I’ve been reviewing films for many years now, and as both a dedicated movie lover and someone involved in the arts on multiple levels, I think I am pretty well positioned to appreciate a wide variety of cinematic offerings, from the artsy-fartsy to the low-budget trifles. But it’s rare that a movie can grab my attention in as many different ways as SALLYWOOD did. And I mean very personally. I’m amazed that this film was made, and the timing of my viewing, corresponding with Sally Kirkland’s untimely death at the age of 84, is unbearably sad. It’s impossible to reflect on the film without that affecting every observation.

SALLYWOOD (TYLER STEELMAN, SALLY KIRKLAND) (screenshot)

The plot can be summed up pretty simply: A young writer named Zack (Tyler Steelman) is really inspired by the films of actress Sally Kirkland, especially the 1987 film ANNA, for which Kirkland won a Golden Globe and received her only Oscar nomination. After a bizarrely comical opening describing how a moose shattered the window of his neighborhood video store, Zack explains how Kirkland came to his attention, and he impulsively decides to travel to Hollywood in hopes of learning about her and perhaps meeting her. His parents Joann (an inspired Jennifer Tilly) and Dave (Lenny von Dohlen) would prefer he stay right there in Maine where they live and are perplexed by his ambition. But off the youngster goes on his quest, and it’s a fun thing here that he meets the real Sally Kirkland very quickly, and soon finds himself working for her. “In every humdrum life there is a muse,” Zack tells us in voiceover. “Someone who ignites inspiration.” He makes it clear that Sally is just that for him, and we’re OFF on the farcical and improbable adventures of the ageing actress in her twilight years and the young admirer who wants to help her revive her career any way he can. That’s the setup, and what follows is a bunch of things simultaneously: A riotous satire of what it might take to “make it” in Hollywood; a truly original look at how fleeting fame can be for even a star who was once in the Awards game; a personal story about Kirkland herself; and an imaginative (if exaggerated) tale of a fan getting swept up by one surprise/development after another in his pursuit of a showbiz dream.

▬▬▬

◆ **TASKS**:
- 1) Gather every line of the entries that contains the word "What", and treat case as significant.
- 2) Carry on the SALLYWOOD review from the point where it stops.
The SALLYWOOD review has no connection to the entries.

◆ **RECORD EXCERPTS**:
▬▬▬

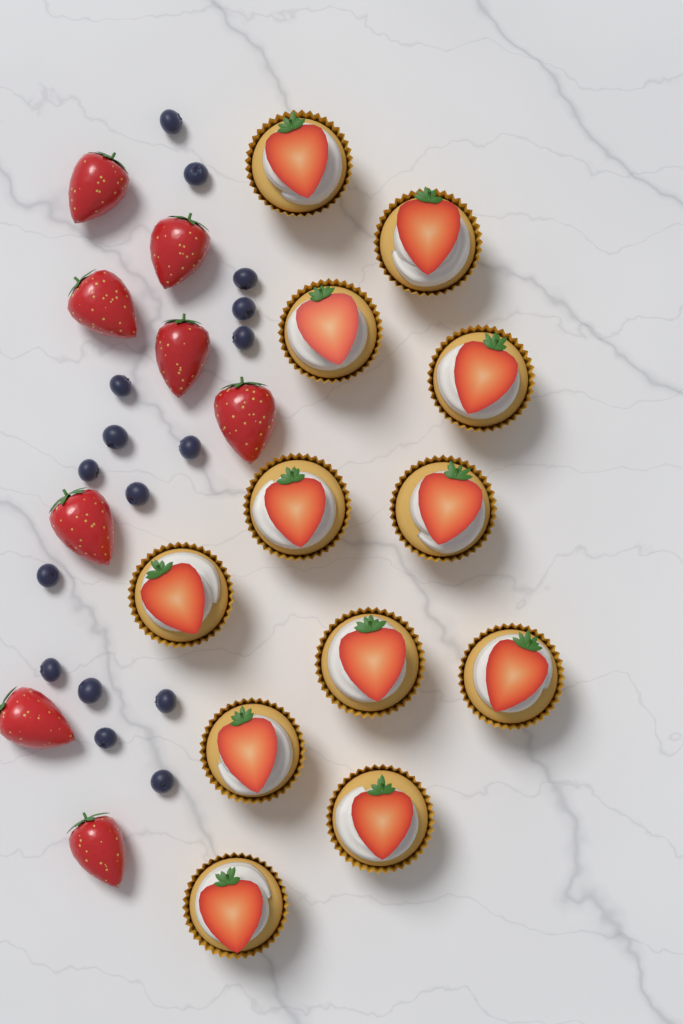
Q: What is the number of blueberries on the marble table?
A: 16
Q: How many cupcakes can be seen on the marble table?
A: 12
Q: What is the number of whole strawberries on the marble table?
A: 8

▬▬▬

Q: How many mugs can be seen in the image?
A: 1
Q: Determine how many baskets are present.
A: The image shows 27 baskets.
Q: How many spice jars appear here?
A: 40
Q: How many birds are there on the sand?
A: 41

▬▬▬

◆ **RESPONSE LIST**:
- 1)
Q: What is the number of blueberries on the marble table?
Q: What is the number of whole strawberries on the marble table?

- 2)
SALLYWOOD (SALLY KIRKLAND) (screenshot)

This description can’t really convey the unpredictable scenes that unfold, starting with Zack somehow rooming with a studly Australian director named Tom (Tom Connolly, providing much of the comic heft here) who is shown hanging with two bimbos with dreams of their own named “Bibi” and “Poundcake.” When Zack tells Tom about his interest in Sally, Tom replies “Wasn’t she ‘Hot Lips’ in MASH?” “No, that was Sally Kellerman,” Zack tells him, in a recurring joke that is admittedly pretty funny. Sally Kirkland is in on the whole showbiz joke here and initially hires Zack to be an assistant, assigning him to write her obituary (this is just downright eerie, as though Kirkland was predicting she might not be around much longer). Zack’s first attempt at the assignment falls short and Kirkland nixes it. “Where is my life in all this?” she says. “The amazing men I slept with, my disastrous marriages, the two times I tried to kill myself? Did I mention that I slept with amazing men?” Kirkland tells Zack’s parents in a wildly funny phone call that she regards Zack as “a mystical child of light.” She is shown ruminating over her fading career often, and Zack hopes to perk her up by suggesting she take a part in his roommate’s new low-budget horror film, OUTER SPACE ZOMBIE CHICKS IN PRISON. The satire accelerates rapidly from this point on, but it always contrasts with Kirkland’s truthful asides about her past-her-prime career. “I’ve been in 200 films,” she says at one point. “But I’ve been completely erased.”

SALLYWOOD (SALLY KIRKLAND) (screenshot)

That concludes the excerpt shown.